This blog supports my YouTube channel http://www.youtube.com/c/krdcountry ‘the home of beautiful movies of trains’.

I use this blog to write ‘the making of’ stories behind my videos. Some of you may find these stories more interesting than the videos themselves!

I also be talk about the equipment I use and the manner in which I use it (without claiming to be a technical expert, my comments will be based on my experiences).

I have long had an interest in photography and have been ‘seriously’ taking photographs for more than 40 years. My experience with videography is somewhat erratic, starting with some high school adventures that introduced me to the wonderful world of video (in an era when video equipment was large, cumbersome, expensive and of lamentably poor quality compared with today’s offerings), through to random uses of such equipment starting with my Russian holiday adventure in 2007. With the arrival of digital cameras I re-embraced the world of video and have now moved most of my photography to that medium.

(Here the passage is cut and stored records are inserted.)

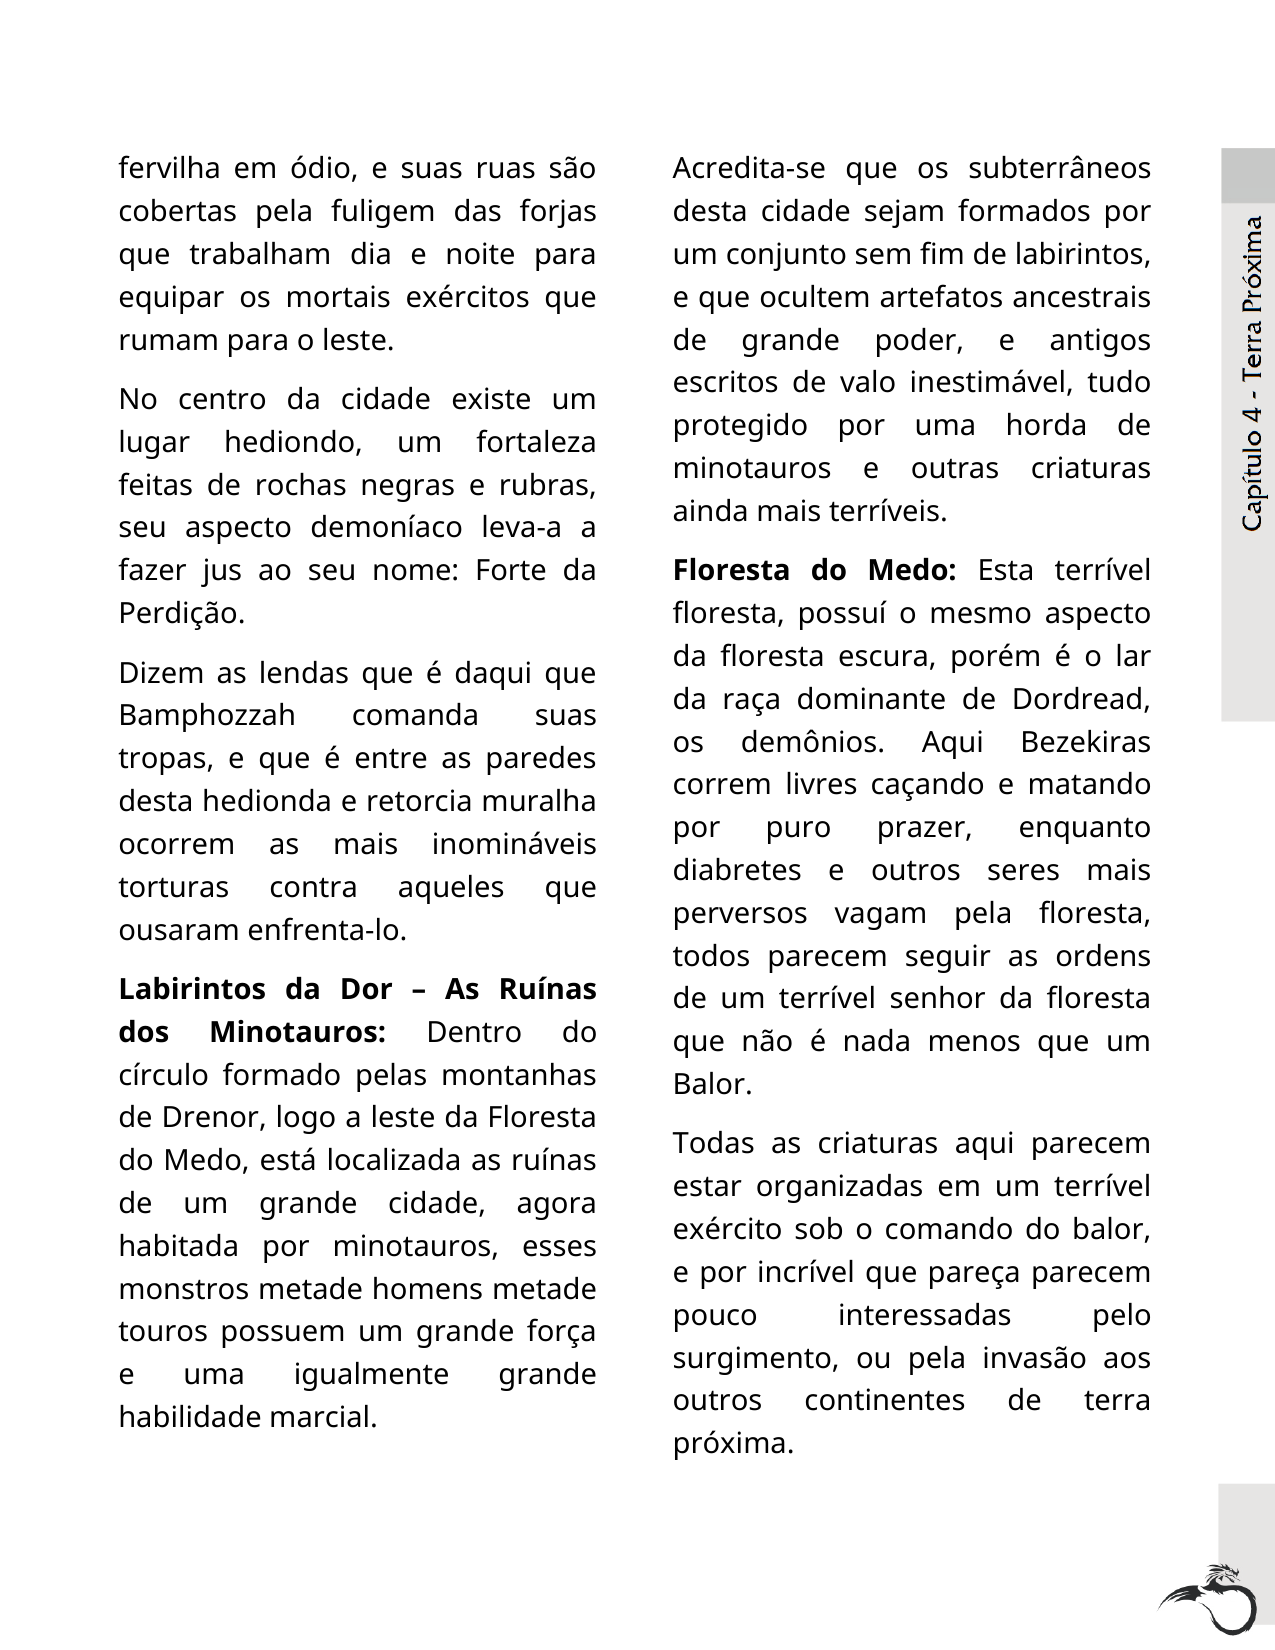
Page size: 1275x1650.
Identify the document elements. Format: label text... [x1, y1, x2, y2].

text Labirintos da Dor – As Ruínas dos Minotauros: Dentro do círculo formado pelas montanhas de Drenor, logo a leste da Floresta do Medo, está localizada as ruínas de um grande cidade, agora habitada por minotauros, esses monstros metade homens metade touros possuem um grande força e uma igualmente grande habilidade marcial. [118, 968, 597, 1436]
text Dizem as lendas que é daqui que Bamphozzah comanda suas tropas, e que é entre as paredes desta hedionda e retorcia muralha ocorrem as mais inomináveis torturas contra aqueles que ousaram enfrenta-lo. [118, 652, 597, 948]
text Remorkan é o lar dos Fearas, foi aqui que sua cultura foi criada e moldada pelos lordes Demônios servos de Bamphozzah, seu centro fervilha em ódio, e suas ruas são cobertas pela fuligem das forjas que trabalham dia e noite para equipar os mortais exércitos que rumam para o leste. [118, 148, 597, 358]
text Acredita-se que os subterrâneos desta cidade sejam formados por um conjunto sem fim de labirintos, e que ocultem artefatos ancestrais de grande poder, e antigos escritos de valo inestimável, tudo protegido por uma horda de minotauros e outras criaturas ainda mais terríveis. [672, 148, 1152, 530]
picture [1149, 1476, 1275, 1641]
text Floresta do Medo: Esta terrível floresta, possuí o mesmo aspecto da floresta escura, porém é o lar da raça dominante de Dordread, os demônios. Aqui Bezekiras correm livres caçando e matando por puro prazer, enquanto diabretes e outros seres mais perversos vagam pela floresta, todos parecem seguir as ordens de um terrível senhor da floresta que não é nada menos que um Balor. [672, 549, 1152, 1103]
text Todas as criaturas aqui parecem estar organizadas em um terrível exército sob o comando do balor, e por incrível que pareça parecem pouco interessadas pelo surgimento, ou pela invasão aos outros continentes de terra próxima. [672, 1123, 1152, 1462]
text No centro da cidade existe um lugar hediondo, um fortaleza feitas de rochas negras e rubras, seu aspecto demoníaco leva-a a fazer jus ao seu nome: Forte da Perdição. [118, 378, 597, 632]
picture [1219, 145, 1275, 724]
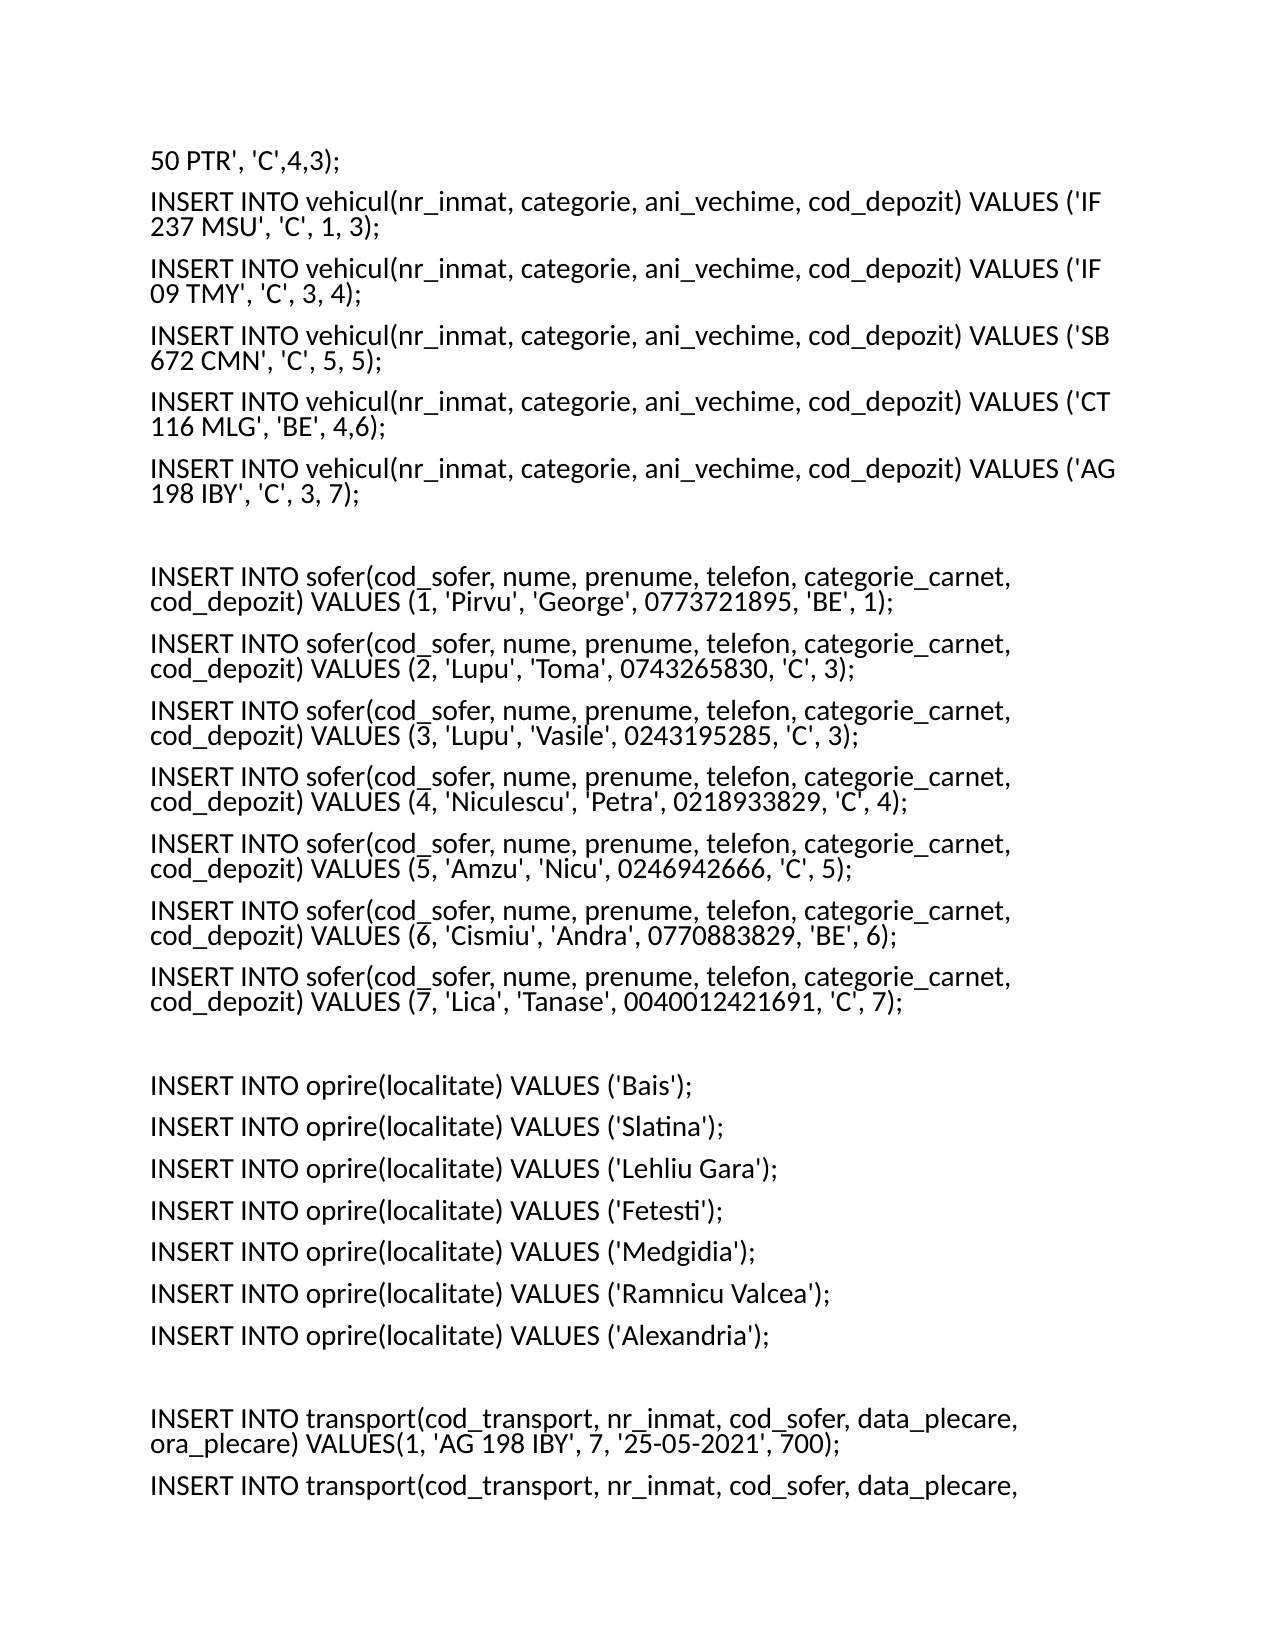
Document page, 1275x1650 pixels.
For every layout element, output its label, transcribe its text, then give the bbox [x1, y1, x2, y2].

text INSERT INTO oprire(localitate) VALUES ('Fetesti'); [150, 1200, 1125, 1225]
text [150, 150, 1125, 175]
text INSERT INTO sofer(cod_sofer, nume, prenume, telefon, categorie_carnet, cod_depozit) VALUES (7, 'Lica', 'Tanase', 0040012421691, 'C', 7); [150, 967, 1125, 1017]
text INSERT INTO oprire(localitate) VALUES ('Slatina'); [150, 1117, 1125, 1142]
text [150, 1475, 1125, 1500]
text INSERT INTO sofer(cod_sofer, nume, prenume, telefon, categorie_carnet, cod_depozit) VALUES (2, 'Lupu', 'Toma', 0743265830, 'C', 3); [150, 633, 1125, 683]
text INSERT INTO oprire(localitate) VALUES ('Alexandria'); [150, 1325, 1125, 1350]
text INSERT INTO vehicul(nr_inmat, categorie, ani_vechime, cod_depozit) VALUES ('CT 116 MLG', 'BE', 4,6); [150, 392, 1125, 442]
text INSERT INTO vehicul(nr_inmat, categorie, ani_vechime, cod_depozit) VALUES ('IF 09 TMY', 'C', 3, 4); [150, 258, 1125, 308]
text INSERT INTO sofer(cod_sofer, nume, prenume, telefon, categorie_carnet, cod_depozit) VALUES (6, 'Cismiu', 'Andra', 0770883829, 'BE', 6); [150, 900, 1125, 950]
text INSERT INTO sofer(cod_sofer, nume, prenume, telefon, categorie_carnet, cod_depozit) VALUES (3, 'Lupu', 'Vasile', 0243195285, 'C', 3); [150, 700, 1125, 750]
text INSERT INTO sofer(cod_sofer, nume, prenume, telefon, categorie_carnet, cod_depozit) VALUES (4, 'Niculescu', 'Petra', 0218933829, 'C', 4); [150, 767, 1125, 817]
text INSERT INTO oprire(localitate) VALUES ('Medgidia'); [150, 1242, 1125, 1267]
text INSERT INTO sofer(cod_sofer, nume, prenume, telefon, categorie_carnet, cod_depozit) VALUES (1, 'Pirvu', 'George', 0773721895, 'BE', 1); [150, 567, 1125, 617]
text INSERT INTO transport(cod_transport, nr_inmat, cod_sofer, data_plecare, ora_plecare) VALUES(1, 'AG 198 IBY', 7, '25-05-2021', 700); [150, 1408, 1125, 1458]
text INSERT INTO oprire(localitate) VALUES ('Ramnicu Valcea'); [150, 1283, 1125, 1308]
text INSERT INTO oprire(localitate) VALUES ('Lehliu Gara'); [150, 1158, 1125, 1183]
text INSERT INTO sofer(cod_sofer, nume, prenume, telefon, categorie_carnet, cod_depozit) VALUES (5, 'Amzu', 'Nicu', 0246942666, 'C', 5); [150, 833, 1125, 883]
text INSERT INTO vehicul(nr_inmat, categorie, ani_vechime, cod_depozit) VALUES ('IF 237 MSU', 'C', 1, 3); [150, 192, 1125, 242]
text INSERT INTO oprire(localitate) VALUES ('Bais'); [150, 1075, 1125, 1100]
text INSERT INTO vehicul(nr_inmat, categorie, ani_vechime, cod_depozit) VALUES ('SB 672 CMN', 'C', 5, 5); [150, 325, 1125, 375]
text INSERT INTO vehicul(nr_inmat, categorie, ani_vechime, cod_depozit) VALUES ('AG 198 IBY', 'C', 3, 7); [150, 458, 1125, 508]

I regularly publish a new movie on my YouTube channel, krdcountry tv. The videos are generally of short duration (3 – 10 minutes is typical) and each one is devoted to a specific area or theme. I live in Melbourne, Australia, and many of the videos have been shot in and around Melbourne, or in regional areas in close proximity to Melbourne. However, I regularly travel elsewhere, both to other Australian locations and also occasionally overseas, and videos from those journeys can also be found on the channel. 

As a sample, here is a video that was published on 18 April 2016 that was shot at Tottenham, in the inner suburbs of Melbourne, during the last weeks of summer. Tottenham is a large and sprawling marshalling yard that is now largely redundant. It is mostly used for storage of unneeded rolling stock and as a staging post for broad gauge freight trains, very few of which still operate in the state of Victoria. The interstate standard gauge line runs along the northern edge of the yard and, at its western end, is the junction for the lines to Sydney and Adelaide. The northern side of the yard adjoins a residential area with open or park land beside the line. Unusually for Melbourne, this area is actually fenced (most railway lines in Melbourne are not fenced).

This video features a number of trains that could be seen during the late afternoon at the time this website was launched, although the timing of some of them was such that they didn’t run each day. Included here is the Overland, Great Southern Railway’s Adelaide – Melbourne service that still runs only twice each week, V/Line’s Albury passenger train and NSW TrainLink’s Sydney – Melbourne XPT (both run every day), Pacific National’s MA5 Melbourne – Adelaide freight train (M -F), Aurizon’s MB7 to Brisbane (at that time running 6 days/week), SCT’s ‘Wimmera Intermodal’ train (5 days/week) and Aurizon’s then shuttle service from SCT’s depot at Laverton to North Dynon (the wagons were then added to MB7). Aurizon discontinued intermodal services at the end of 2017 but reintroduced such trains after winning a haulage contract with Team Global Express, with the first new service being launched in April 2023.

The video was shot with my Black Magic Pocket Cinema Camera in ‘film’ mode.